### Saved entries
-- -- --
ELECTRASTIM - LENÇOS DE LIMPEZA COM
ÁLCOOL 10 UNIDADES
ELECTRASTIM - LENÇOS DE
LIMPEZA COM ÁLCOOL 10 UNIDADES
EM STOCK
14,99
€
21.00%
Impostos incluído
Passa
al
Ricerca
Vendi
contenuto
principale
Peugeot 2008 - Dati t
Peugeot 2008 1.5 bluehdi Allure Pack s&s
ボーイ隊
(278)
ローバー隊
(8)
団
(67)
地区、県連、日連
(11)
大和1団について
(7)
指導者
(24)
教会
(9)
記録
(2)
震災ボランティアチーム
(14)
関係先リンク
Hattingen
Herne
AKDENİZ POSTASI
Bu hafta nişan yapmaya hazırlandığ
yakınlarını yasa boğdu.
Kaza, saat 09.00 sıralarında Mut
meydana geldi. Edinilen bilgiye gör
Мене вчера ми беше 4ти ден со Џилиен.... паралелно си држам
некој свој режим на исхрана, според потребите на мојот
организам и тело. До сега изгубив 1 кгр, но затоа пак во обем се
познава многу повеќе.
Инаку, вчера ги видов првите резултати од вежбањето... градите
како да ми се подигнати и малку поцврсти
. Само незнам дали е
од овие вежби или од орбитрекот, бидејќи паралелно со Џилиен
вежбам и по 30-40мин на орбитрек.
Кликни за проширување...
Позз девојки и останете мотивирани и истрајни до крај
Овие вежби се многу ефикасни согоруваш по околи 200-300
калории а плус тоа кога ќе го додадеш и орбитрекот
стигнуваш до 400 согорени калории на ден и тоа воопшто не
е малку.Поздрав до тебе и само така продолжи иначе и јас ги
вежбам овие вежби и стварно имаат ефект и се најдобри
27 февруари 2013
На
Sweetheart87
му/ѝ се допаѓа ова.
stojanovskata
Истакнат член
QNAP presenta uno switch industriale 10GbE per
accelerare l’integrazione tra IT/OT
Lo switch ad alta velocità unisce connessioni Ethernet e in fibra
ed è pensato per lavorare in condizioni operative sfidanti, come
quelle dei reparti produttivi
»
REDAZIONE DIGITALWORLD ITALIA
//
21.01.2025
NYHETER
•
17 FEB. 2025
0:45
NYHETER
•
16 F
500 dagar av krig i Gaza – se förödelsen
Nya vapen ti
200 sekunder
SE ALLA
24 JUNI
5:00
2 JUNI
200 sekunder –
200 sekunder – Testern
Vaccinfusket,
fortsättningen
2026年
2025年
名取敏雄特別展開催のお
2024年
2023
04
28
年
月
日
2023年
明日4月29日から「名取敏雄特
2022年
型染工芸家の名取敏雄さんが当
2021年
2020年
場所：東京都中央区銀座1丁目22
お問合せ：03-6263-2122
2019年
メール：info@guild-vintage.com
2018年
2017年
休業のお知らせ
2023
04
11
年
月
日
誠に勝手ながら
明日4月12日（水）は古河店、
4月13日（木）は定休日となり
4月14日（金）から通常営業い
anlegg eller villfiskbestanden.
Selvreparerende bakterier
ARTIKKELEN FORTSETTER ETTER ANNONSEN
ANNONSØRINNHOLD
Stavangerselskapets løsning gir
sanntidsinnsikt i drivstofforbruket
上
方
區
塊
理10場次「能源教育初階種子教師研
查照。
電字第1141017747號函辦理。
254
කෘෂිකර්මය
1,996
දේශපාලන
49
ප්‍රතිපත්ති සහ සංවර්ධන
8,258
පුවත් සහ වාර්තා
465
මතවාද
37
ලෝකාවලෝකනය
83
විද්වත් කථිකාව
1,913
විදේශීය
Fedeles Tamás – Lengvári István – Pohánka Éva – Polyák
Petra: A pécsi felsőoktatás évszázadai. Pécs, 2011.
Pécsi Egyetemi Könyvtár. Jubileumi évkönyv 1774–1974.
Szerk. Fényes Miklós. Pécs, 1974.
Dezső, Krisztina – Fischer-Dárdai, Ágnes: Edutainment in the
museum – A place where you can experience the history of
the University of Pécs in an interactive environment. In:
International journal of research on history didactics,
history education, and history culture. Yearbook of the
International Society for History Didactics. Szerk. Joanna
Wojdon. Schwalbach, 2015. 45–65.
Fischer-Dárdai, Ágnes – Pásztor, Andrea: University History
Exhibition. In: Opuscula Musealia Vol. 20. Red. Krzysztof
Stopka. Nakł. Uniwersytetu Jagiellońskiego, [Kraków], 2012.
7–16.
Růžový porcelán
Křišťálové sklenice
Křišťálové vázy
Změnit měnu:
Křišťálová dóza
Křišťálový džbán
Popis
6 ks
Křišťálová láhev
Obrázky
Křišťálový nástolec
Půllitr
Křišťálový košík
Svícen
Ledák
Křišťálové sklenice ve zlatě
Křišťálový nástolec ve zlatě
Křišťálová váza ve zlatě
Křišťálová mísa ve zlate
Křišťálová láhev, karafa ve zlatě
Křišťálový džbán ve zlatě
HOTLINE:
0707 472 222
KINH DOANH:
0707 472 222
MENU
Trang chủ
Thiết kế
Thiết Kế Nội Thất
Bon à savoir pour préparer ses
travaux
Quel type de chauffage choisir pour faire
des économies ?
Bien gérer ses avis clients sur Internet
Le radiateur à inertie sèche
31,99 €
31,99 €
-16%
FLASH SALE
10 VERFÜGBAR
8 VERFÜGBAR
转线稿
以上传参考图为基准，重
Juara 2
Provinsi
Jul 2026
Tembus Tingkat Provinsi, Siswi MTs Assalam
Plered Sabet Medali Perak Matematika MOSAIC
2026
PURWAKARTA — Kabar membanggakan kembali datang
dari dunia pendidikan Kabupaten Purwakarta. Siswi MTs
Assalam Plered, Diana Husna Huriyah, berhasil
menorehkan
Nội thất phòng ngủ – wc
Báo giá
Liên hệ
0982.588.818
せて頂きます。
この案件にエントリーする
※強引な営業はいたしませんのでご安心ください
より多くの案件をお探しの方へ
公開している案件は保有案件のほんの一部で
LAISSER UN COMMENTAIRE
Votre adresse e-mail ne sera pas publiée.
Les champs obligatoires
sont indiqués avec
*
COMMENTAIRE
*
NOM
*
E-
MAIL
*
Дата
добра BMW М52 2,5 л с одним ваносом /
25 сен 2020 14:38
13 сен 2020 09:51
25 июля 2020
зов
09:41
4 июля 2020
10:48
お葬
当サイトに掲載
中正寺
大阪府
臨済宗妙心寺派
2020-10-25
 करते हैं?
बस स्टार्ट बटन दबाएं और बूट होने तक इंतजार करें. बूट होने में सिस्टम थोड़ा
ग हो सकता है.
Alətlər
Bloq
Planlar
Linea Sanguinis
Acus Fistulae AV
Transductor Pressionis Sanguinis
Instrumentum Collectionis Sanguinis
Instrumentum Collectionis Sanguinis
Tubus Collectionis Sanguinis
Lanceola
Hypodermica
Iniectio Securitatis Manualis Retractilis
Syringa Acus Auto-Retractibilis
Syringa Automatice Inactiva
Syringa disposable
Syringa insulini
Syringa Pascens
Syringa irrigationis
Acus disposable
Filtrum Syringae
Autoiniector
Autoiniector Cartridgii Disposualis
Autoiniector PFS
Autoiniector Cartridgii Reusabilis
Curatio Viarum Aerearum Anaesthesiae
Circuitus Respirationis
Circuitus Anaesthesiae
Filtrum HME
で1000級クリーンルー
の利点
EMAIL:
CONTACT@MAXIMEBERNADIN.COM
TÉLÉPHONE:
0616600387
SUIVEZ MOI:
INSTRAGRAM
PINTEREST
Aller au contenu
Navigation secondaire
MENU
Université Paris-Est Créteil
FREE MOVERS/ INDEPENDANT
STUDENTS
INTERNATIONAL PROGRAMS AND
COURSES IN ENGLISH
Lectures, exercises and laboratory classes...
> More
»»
-- -- --
### Task description
All entries shown above should be duplicated without a single difference.

### Response
ELECTRASTIM - LENÇOS DE LIMPEZA COM
ÁLCOOL 10 UNIDADES
ELECTRASTIM - LENÇOS DE
LIMPEZA COM ÁLCOOL 10 UNIDADES
EM STOCK
14,99
€
21.00%
Impostos incluído
Passa
al
Ricerca
Vendi
contenuto
principale
Peugeot 2008 - Dati t
Peugeot 2008 1.5 bluehdi Allure Pack s&s
ボーイ隊
(278)
ローバー隊
(8)
団
(67)
地区、県連、日連
(11)
大和1団について
(7)
指導者
(24)
教会
(9)
記録
(2)
震災ボランティアチーム
(14)
関係先リンク
Hattingen
Herne
AKDENİZ POSTASI
Bu hafta nişan yapmaya hazırlandığ
yakınlarını yasa boğdu.
Kaza, saat 09.00 sıralarında Mut
meydana geldi. Edinilen bilgiye gör
Мене вчера ми беше 4ти ден со Џилиен.... паралелно си држам
некој свој режим на исхрана, според потребите на мојот
организам и тело. До сега изгубив 1 кгр, но затоа пак во обем се
познава многу повеќе.
Инаку, вчера ги видов првите резултати од вежбањето... градите
како да ми се подигнати и малку поцврсти
. Само незнам дали е
од овие вежби или од орбитрекот, бидејќи паралелно со Џилиен
вежбам и по 30-40мин на орбитрек.
Кликни за проширување...
Позз девојки и останете мотивирани и истрајни до крај
Овие вежби се многу ефикасни согоруваш по околи 200-300
калории а плус тоа кога ќе го додадеш и орбитрекот
стигнуваш до 400 согорени калории на ден и тоа воопшто не
е малку.Поздрав до тебе и само така продолжи иначе и јас ги
вежбам овие вежби и стварно имаат ефект и се најдобри
27 февруари 2013
На
Sweetheart87
му/ѝ се допаѓа ова.
stojanovskata
Истакнат член
QNAP presenta uno switch industriale 10GbE per
accelerare l’integrazione tra IT/OT
Lo switch ad alta velocità unisce connessioni Ethernet e in fibra
ed è pensato per lavorare in condizioni operative sfidanti, come
quelle dei reparti produttivi
»
REDAZIONE DIGITALWORLD ITALIA
//
21.01.2025
NYHETER
•
17 FEB. 2025
0:45
NYHETER
•
16 F
500 dagar av krig i Gaza – se förödelsen
Nya vapen ti
200 sekunder
SE ALLA
24 JUNI
5:00
2 JUNI
200 sekunder –
200 sekunder – Testern
Vaccinfusket,
fortsättningen
2026年
2025年
名取敏雄特別展開催のお
2024年
2023
04
28
年
月
日
2023年
明日4月29日から「名取敏雄特
2022年
型染工芸家の名取敏雄さんが当
2021年
2020年
場所：東京都中央区銀座1丁目22
お問合せ：03-6263-2122
2019年
メール：info@guild-vintage.com
2018年
2017年
休業のお知らせ
2023
04
11
年
月
日
誠に勝手ながら
明日4月12日（水）は古河店、
4月13日（木）は定休日となり
4月14日（金）から通常営業い
anlegg eller villfiskbestanden.
Selvreparerende bakterier
ARTIKKELEN FORTSETTER ETTER ANNONSEN
ANNONSØRINNHOLD
Stavangerselskapets løsning gir
sanntidsinnsikt i drivstofforbruket
上
方
區
塊
理10場次「能源教育初階種子教師研
查照。
電字第1141017747號函辦理。
254
කෘෂිකර්මය
1,996
දේශපාලන
49
ප්‍රතිපත්ති සහ සංවර්ධන
8,258
පුවත් සහ වාර්තා
465
මතවාද
37
ලෝකාවලෝකනය
83
විද්වත් කථිකාව
1,913
විදේශීය
Fedeles Tamás – Lengvári István – Pohánka Éva – Polyák
Petra: A pécsi felsőoktatás évszázadai. Pécs, 2011.
Pécsi Egyetemi Könyvtár. Jubileumi évkönyv 1774–1974.
Szerk. Fényes Miklós. Pécs, 1974.
Dezső, Krisztina – Fischer-Dárdai, Ágnes: Edutainment in the
museum – A place where you can experience the history of
the University of Pécs in an interactive environment. In:
International journal of research on history didactics,
history education, and history culture. Yearbook of the
International Society for History Didactics. Szerk. Joanna
Wojdon. Schwalbach, 2015. 45–65.
Fischer-Dárdai, Ágnes – Pásztor, Andrea: University History
Exhibition. In: Opuscula Musealia Vol. 20. Red. Krzysztof
Stopka. Nakł. Uniwersytetu Jagiellońskiego, [Kraków], 2012.
7–16.
Růžový porcelán
Křišťálové sklenice
Křišťálové vázy
Změnit měnu:
Křišťálová dóza
Křišťálový džbán
Popis
6 ks
Křišťálová láhev
Obrázky
Křišťálový nástolec
Půllitr
Křišťálový košík
Svícen
Ledák
Křišťálové sklenice ve zlatě
Křišťálový nástolec ve zlatě
Křišťálová váza ve zlatě
Křišťálová mísa ve zlate
Křišťálová láhev, karafa ve zlatě
Křišťálový džbán ve zlatě
HOTLINE:
0707 472 222
KINH DOANH:
0707 472 222
MENU
Trang chủ
Thiết kế
Thiết Kế Nội Thất
Bon à savoir pour préparer ses
travaux
Quel type de chauffage choisir pour faire
des économies ?
Bien gérer ses avis clients sur Internet
Le radiateur à inertie sèche
31,99 €
31,99 €
-16%
FLASH SALE
10 VERFÜGBAR
8 VERFÜGBAR
转线稿
以上传参考图为基准，重
Juara 2
Provinsi
Jul 2026
Tembus Tingkat Provinsi, Siswi MTs Assalam
Plered Sabet Medali Perak Matematika MOSAIC
2026
PURWAKARTA — Kabar membanggakan kembali datang
dari dunia pendidikan Kabupaten Purwakarta. Siswi MTs
Assalam Plered, Diana Husna Huriyah, berhasil
menorehkan
Nội thất phòng ngủ – wc
Báo giá
Liên hệ
0982.588.818
せて頂きます。
この案件にエントリーする
※強引な営業はいたしませんのでご安心ください
より多くの案件をお探しの方へ
公開している案件は保有案件のほんの一部で
LAISSER UN COMMENTAIRE
Votre adresse e-mail ne sera pas publiée.
Les champs obligatoires
sont indiqués avec
*
COMMENTAIRE
*
NOM
*
E-
MAIL
*
Дата
добра BMW М52 2,5 л с одним ваносом /
25 сен 2020 14:38
13 сен 2020 09:51
25 июля 2020
зов
09:41
4 июля 2020
10:48
お葬
当サイトに掲載
中正寺
大阪府
臨済宗妙心寺派
2020-10-25
 करते हैं?
बस स्टार्ट बटन दबाएं और बूट होने तक इंतजार करें. बूट होने में सिस्टम थोड़ा
ग हो सकता है.
Alətlər
Bloq
Planlar
Linea Sanguinis
Acus Fistulae AV
Transductor Pressionis Sanguinis
Instrumentum Collectionis Sanguinis
Instrumentum Collectionis Sanguinis
Tubus Collectionis Sanguinis
Lanceola
Hypodermica
Iniectio Securitatis Manualis Retractilis
Syringa Acus Auto-Retractibilis
Syringa Automatice Inactiva
Syringa disposable
Syringa insulini
Syringa Pascens
Syringa irrigationis
Acus disposable
Filtrum Syringae
Autoiniector
Autoiniector Cartridgii Disposualis
Autoiniector PFS
Autoiniector Cartridgii Reusabilis
Curatio Viarum Aerearum Anaesthesiae
Circuitus Respirationis
Circuitus Anaesthesiae
Filtrum HME
で1000級クリーンルー
の利点
EMAIL:
CONTACT@MAXIMEBERNADIN.COM
TÉLÉPHONE:
0616600387
SUIVEZ MOI:
INSTRAGRAM
PINTEREST
Aller au contenu
Navigation secondaire
MENU
Université Paris-Est Créteil
FREE MOVERS/ INDEPENDANT
STUDENTS
INTERNATIONAL PROGRAMS AND
COURSES IN ENGLISH
Lectures, exercises and laboratory classes...
> More
»»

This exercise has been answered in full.